It would be hard to find a podcast-hosting duo more fully invested in answering your financial questions than Alison Southwick and Robert Brokamp -- they even put "Answers" in their show's name! This week they're at it again, combing through the Motley Fool Answers mailbag in search of conundrums to address for their listeners. But because three heads are better than two, for this episode, they have recruited senior analyst -- and frequent podcast guest -- Ron Gross to help out.
In this segment, they offer some tips to a listener who bought ADRs for a German company, and was none too pleased at the percentage of his dividends that he had to pay in German taxes.
To catch full episodes of all The Motley Fool's free podcasts, check out our podcast center. A full transcript follows the video.
This video was recorded on June 25, 2019.
Alison Southwick: The next question comes from Bill. "I purchased shares of a foreign company over the counter through an ADR." What does ADR stand for?
Robert Brokamp: American Depositary Receipt.
Southwick: Thank you! "All indicators said it pays a good dividend and it does; but, a big chunk is taken in German taxes. Ach du Lieber! They take a lot. I know you can't give tax advice, but what comments do you have?"

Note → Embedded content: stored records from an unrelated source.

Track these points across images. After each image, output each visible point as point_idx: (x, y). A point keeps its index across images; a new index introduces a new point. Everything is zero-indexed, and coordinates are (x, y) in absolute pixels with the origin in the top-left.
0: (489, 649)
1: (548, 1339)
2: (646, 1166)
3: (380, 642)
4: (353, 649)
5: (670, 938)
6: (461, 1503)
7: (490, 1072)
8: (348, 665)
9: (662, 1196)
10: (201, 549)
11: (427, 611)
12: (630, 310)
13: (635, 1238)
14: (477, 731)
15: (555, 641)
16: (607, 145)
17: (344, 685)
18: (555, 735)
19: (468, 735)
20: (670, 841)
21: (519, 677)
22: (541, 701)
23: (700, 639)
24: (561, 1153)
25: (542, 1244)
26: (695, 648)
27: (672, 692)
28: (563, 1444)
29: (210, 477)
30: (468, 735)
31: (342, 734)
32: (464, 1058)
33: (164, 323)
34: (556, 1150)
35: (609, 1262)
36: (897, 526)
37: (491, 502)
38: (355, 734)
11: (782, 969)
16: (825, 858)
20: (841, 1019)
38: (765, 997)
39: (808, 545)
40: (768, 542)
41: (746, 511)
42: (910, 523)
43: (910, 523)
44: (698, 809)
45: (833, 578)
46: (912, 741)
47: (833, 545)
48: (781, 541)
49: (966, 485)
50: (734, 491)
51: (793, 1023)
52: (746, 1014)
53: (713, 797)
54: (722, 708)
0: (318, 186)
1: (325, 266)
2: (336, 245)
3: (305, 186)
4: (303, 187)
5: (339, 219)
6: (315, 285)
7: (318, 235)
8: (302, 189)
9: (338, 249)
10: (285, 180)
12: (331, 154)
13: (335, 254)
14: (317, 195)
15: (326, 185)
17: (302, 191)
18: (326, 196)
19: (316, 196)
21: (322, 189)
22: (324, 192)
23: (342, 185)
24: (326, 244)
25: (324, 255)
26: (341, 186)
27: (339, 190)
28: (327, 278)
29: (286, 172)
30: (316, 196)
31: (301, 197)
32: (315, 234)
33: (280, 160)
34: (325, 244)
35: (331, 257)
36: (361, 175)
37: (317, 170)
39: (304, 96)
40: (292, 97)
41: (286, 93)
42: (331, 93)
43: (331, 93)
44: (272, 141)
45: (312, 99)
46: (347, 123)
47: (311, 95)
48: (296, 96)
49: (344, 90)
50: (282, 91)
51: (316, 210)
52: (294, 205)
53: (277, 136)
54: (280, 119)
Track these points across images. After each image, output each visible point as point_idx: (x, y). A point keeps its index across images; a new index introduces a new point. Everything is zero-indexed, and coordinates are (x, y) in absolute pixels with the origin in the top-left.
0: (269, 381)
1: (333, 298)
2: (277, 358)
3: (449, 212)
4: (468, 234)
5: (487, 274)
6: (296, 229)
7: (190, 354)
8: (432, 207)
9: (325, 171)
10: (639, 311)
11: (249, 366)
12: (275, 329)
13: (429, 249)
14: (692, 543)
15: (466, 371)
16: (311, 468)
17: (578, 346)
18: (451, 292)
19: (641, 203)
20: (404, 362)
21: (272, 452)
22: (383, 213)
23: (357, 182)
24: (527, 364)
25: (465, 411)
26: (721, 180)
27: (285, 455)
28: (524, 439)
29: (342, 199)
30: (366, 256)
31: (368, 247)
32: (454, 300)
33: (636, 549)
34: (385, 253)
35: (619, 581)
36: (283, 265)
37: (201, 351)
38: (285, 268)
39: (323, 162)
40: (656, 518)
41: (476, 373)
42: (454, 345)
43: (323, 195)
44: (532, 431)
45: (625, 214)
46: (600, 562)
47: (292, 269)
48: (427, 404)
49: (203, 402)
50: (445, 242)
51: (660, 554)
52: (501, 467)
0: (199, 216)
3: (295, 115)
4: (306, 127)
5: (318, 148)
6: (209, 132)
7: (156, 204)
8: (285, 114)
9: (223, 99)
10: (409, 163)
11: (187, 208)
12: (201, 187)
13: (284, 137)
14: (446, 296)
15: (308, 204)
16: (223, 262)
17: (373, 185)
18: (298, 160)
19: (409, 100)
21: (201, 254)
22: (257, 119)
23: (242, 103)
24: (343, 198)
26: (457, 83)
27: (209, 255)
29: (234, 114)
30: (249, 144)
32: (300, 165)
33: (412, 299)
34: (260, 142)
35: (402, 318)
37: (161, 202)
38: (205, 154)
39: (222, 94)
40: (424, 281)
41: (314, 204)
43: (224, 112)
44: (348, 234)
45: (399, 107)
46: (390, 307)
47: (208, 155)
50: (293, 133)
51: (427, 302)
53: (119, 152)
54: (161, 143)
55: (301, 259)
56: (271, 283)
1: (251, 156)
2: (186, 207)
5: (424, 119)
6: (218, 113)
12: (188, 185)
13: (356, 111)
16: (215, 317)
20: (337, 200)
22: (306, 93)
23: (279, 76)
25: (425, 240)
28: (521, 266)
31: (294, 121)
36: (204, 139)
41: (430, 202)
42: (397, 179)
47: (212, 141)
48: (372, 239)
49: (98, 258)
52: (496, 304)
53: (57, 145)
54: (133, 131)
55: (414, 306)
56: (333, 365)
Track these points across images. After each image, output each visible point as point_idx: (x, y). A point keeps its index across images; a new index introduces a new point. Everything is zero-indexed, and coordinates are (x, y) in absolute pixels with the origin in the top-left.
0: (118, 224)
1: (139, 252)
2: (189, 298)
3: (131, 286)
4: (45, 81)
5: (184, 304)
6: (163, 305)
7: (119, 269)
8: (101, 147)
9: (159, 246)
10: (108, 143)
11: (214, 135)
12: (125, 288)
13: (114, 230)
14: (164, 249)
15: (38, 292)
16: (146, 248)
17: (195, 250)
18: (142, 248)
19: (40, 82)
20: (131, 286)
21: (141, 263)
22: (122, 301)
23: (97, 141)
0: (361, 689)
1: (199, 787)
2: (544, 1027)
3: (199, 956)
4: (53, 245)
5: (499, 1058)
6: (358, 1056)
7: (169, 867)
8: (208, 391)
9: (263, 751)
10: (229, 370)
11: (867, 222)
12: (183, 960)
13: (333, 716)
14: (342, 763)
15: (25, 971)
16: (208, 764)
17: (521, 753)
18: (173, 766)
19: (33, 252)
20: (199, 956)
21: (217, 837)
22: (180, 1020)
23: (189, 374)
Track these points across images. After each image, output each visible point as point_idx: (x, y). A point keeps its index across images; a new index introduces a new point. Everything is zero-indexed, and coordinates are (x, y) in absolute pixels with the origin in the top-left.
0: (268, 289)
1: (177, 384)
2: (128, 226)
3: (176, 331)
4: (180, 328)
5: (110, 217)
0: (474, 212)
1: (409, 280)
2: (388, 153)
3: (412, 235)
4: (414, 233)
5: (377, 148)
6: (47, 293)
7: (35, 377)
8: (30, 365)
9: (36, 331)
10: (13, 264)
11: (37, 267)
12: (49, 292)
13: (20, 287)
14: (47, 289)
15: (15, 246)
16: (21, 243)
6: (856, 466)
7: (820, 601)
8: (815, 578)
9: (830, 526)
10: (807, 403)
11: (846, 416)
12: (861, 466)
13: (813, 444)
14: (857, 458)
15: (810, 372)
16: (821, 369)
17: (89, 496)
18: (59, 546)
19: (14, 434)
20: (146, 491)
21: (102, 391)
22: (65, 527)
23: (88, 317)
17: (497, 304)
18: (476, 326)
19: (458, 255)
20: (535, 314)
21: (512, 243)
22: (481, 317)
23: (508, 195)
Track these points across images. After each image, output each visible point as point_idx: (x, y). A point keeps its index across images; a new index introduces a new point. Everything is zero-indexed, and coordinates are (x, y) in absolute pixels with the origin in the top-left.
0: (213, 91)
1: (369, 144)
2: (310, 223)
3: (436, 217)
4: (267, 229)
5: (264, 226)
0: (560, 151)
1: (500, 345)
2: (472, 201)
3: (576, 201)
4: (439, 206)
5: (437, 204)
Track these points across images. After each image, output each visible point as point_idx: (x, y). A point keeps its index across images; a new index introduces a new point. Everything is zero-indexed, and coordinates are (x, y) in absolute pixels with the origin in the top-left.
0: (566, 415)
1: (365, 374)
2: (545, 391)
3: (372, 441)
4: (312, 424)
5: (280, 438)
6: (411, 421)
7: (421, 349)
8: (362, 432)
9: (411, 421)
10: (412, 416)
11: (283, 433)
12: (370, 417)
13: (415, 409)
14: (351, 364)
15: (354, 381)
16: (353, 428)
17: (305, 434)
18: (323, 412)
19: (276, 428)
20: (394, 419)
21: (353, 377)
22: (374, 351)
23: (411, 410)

Brokamp: This is actually pretty frequent where when you buy shares of a foreign company the government will take some of those dividends and you'll see exactly how much at the end of the year when you get your 1099-DIV. Box 7 tells you how many taxes were withheld. The good news is you can get most or all of that back in the form of a tax credit as long as you know to do that on your tax return. In your case, Bill, it sounds like you probably can get most of that back.
That said, if you are holding this company in an IRA or a 401(k), you cannot take the credit, so you just lose it. Then people will say, "Well, should I hold all my foreign stocks outside of my IRA?" I would say if you're still saving for retirement and you're many years away from needing the money, I think it's still better to keep it in an IRA or a 401(k) because you don't want to pay taxes on those dividends each and every year.
Even though many foreign stocks do keep some of those taxes on hold, the average international stock yields more than the average U.S. stock, so even accounting for those taxes you're still probably getting a higher yield than you're getting from a U.S. stock.